Regional differences are also highly relevant, and there are noticeable variations in health and well-being between different regions and areas. There may be important urban-rural differences to consider along with differences between neighbourhoods within the same city where the preconditions for active and healthy ageing may differ quite significantly. By understanding the intersecting processes of these aspects, we can better determine how power and inequity are produced or reproduced when it comes to enabling conditions for active and healthy ageing and for reducing inequalities in health.
In a literature review on ageism, the studies showed that ageism appears to be an overlooked category in intersectionality studies (Lindqvist, 2013). The review stated that the conditions for offering senior care worsen with age compared to the wider population aged between 18 and 64 years, and more generally, age stereotypes restrict older adults’ space to act. Other studies on active and healthy ageing often focus on the life-course cycle rather than intersectionality, although a combination of both methods would be key to informing policy analysis (Holman & Walker, 2021). However, intersectionality has over the past decade received an increasing amount of attention in health inequality research (Ibid, 2021). These findings suggest that treating social characteristics such as age, gender, civil status, ethnicity, sexual identity, and ability, as well as socio-economic status and geography, such as urban or rural residency, separately fails to match the reality that people simultaneously embody multiple characteristics and can therefore be subject to multiple forms of discrimination (Ibid, 2021). While mainstreaming this type of approach in practice is still at an early stage, consideration of intersectionality in the Nordic countries’ ongoing response to Covid-19, and more generally in policies beyond the pandemic, will be important.

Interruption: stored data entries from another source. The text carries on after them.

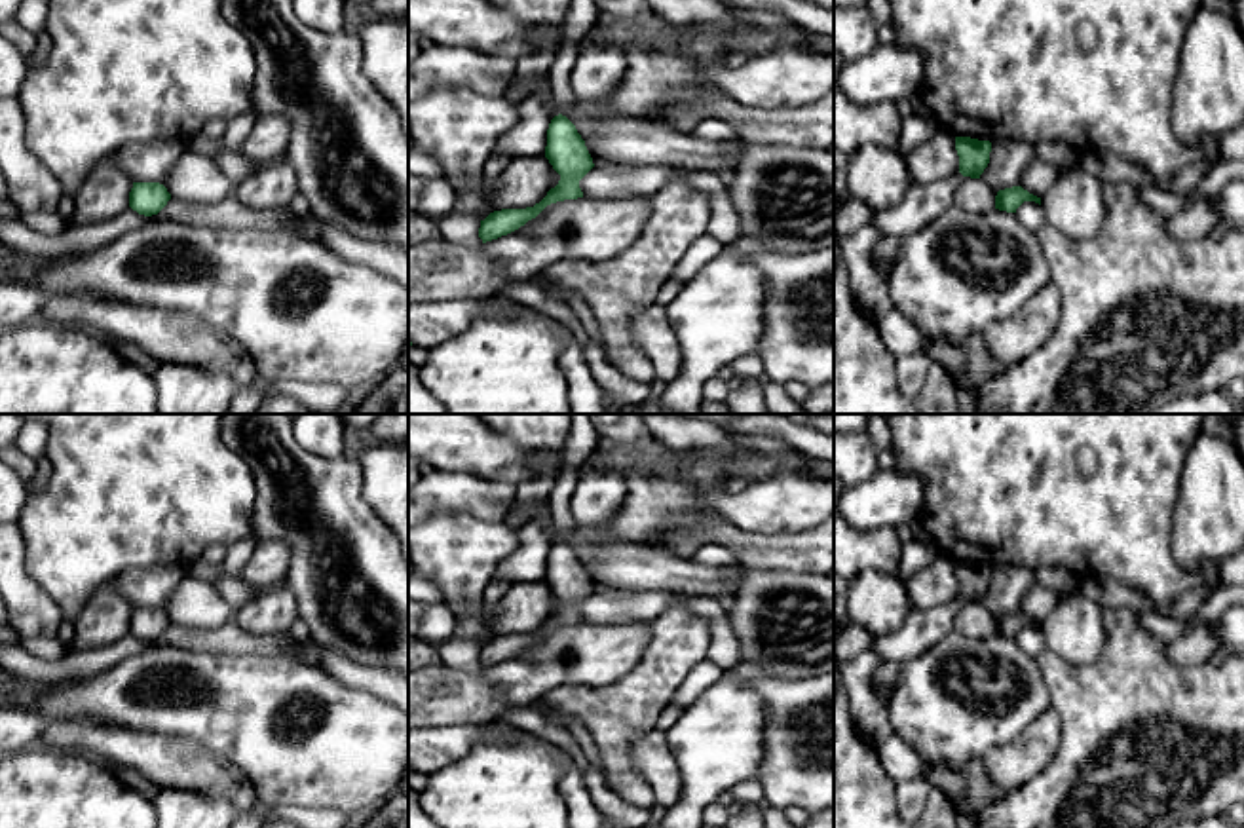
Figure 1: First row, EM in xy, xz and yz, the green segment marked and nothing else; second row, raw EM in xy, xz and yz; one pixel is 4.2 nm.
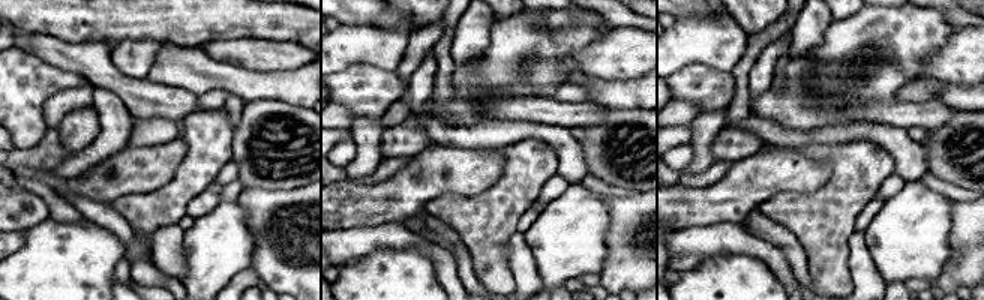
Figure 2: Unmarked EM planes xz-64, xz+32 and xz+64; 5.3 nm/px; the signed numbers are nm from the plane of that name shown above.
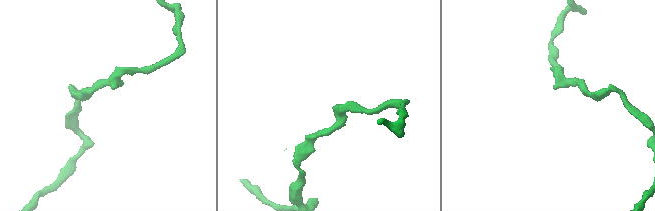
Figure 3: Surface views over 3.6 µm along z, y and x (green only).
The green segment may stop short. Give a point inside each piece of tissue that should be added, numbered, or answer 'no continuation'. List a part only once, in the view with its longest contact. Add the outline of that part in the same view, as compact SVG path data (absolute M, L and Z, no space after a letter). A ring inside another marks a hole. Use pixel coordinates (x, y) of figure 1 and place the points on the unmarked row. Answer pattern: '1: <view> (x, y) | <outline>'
1: xz (582, 439) | M572 414L572 425L564 446L564 473L558 477L549 496L558 539L562 541L570 530L577 528L570 503L579 482L579 469L598 442L600 437L591 422L591 414Z

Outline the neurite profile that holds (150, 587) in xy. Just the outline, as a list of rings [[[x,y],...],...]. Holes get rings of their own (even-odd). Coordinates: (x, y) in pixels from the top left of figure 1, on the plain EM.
[[[152,566],[127,570],[114,577],[112,583],[133,604],[133,608],[163,610],[186,574],[188,568],[184,566]]]

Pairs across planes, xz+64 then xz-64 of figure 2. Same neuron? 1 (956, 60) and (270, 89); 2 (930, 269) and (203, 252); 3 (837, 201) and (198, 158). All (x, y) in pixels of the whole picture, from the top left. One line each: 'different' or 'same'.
1: different
2: same
3: same

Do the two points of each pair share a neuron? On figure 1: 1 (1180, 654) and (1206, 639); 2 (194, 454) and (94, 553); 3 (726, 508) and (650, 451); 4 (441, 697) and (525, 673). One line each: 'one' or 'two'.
1: one
2: one
3: two
4: one

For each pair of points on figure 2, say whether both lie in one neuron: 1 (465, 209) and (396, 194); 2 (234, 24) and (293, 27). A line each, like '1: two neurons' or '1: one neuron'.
1: two neurons
2: one neuron

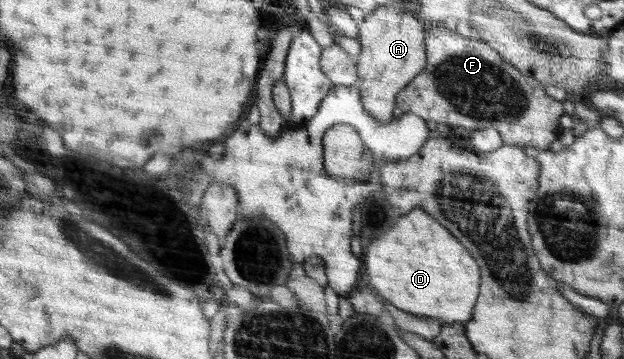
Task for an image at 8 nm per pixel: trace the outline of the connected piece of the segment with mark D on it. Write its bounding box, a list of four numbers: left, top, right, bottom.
[366,208,480,324]

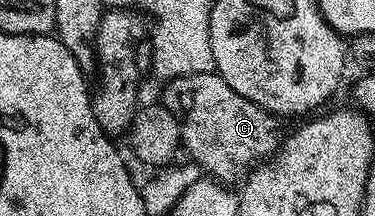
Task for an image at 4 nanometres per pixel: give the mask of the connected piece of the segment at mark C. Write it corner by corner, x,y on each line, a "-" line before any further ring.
218,73
181,75
166,82
162,89
161,104
177,119
182,148
191,152
190,160
199,165
208,178
220,183
238,182
252,167
274,158
275,151
281,144
280,118
261,108
248,94
246,97
243,94
246,92
229,87
229,83
225,83
225,79
221,79

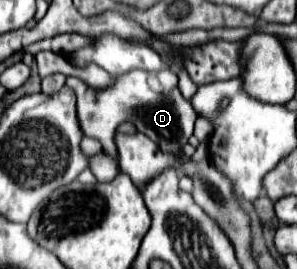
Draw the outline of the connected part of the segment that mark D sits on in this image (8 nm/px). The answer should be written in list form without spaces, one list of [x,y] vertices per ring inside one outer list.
[[[132,69],[116,77],[112,87],[92,89],[78,77],[68,77],[66,85],[76,93],[78,99],[78,123],[86,137],[94,137],[102,143],[104,151],[112,157],[118,156],[114,143],[116,127],[124,121],[136,125],[136,129],[156,141],[164,151],[180,151],[180,147],[188,141],[194,131],[196,111],[178,91],[178,73],[172,69],[162,71],[142,71]]]

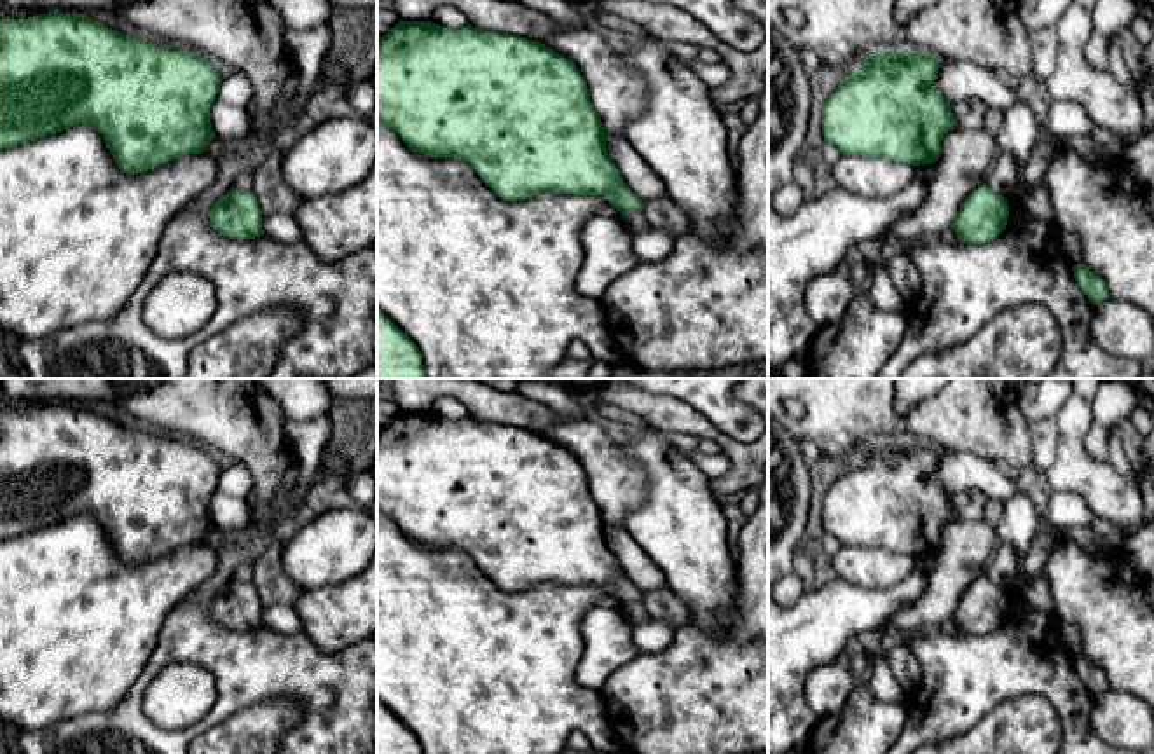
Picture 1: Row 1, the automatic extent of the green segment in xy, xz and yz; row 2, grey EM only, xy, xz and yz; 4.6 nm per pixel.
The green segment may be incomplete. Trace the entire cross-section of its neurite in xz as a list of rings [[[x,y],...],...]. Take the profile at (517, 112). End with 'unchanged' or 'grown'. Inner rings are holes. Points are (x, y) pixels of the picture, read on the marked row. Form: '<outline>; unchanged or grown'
[[[402,19],[377,40],[377,122],[393,129],[414,152],[468,162],[505,201],[525,201],[543,192],[604,195],[622,218],[644,208],[608,155],[606,131],[580,70],[536,40],[471,24],[452,30]]]; unchanged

As a policy framework, Holman et. al. (2021) citing Hankivsky et al. (2018) argue that intersectionality “encourages critical reflection to move beyond singular categories, foregrounds issues of equity, and is innovative in highlighting processes of stigmatization and the operation of power in policy-making, offering various applied examples of intersectionality in practice” (Holman et. al., 2021: 2). Other studies also show that large gaps still separate different age groups. Maintaining these gaps may result in the sustained exclusion of sub-groups of the Nordic senior population.
Adopting an intersectional perspective in the context of policy mainstreaming may expand practitioners’ understandings of what typically constitutes evidence-based decision-making in health by recognising a diversity of knowledge, paradigms, and theoretical perspectives that can be included in policy analysis and practice. An intersectional and diverse approach to active and healthy ageing in the Nordic region can therefore bring to light the structural barriers to be addressed. Inequities in health will continue to exist where differences in outcomes of active and healthy ageing among the Nordic senior population are inaccessible and unjust.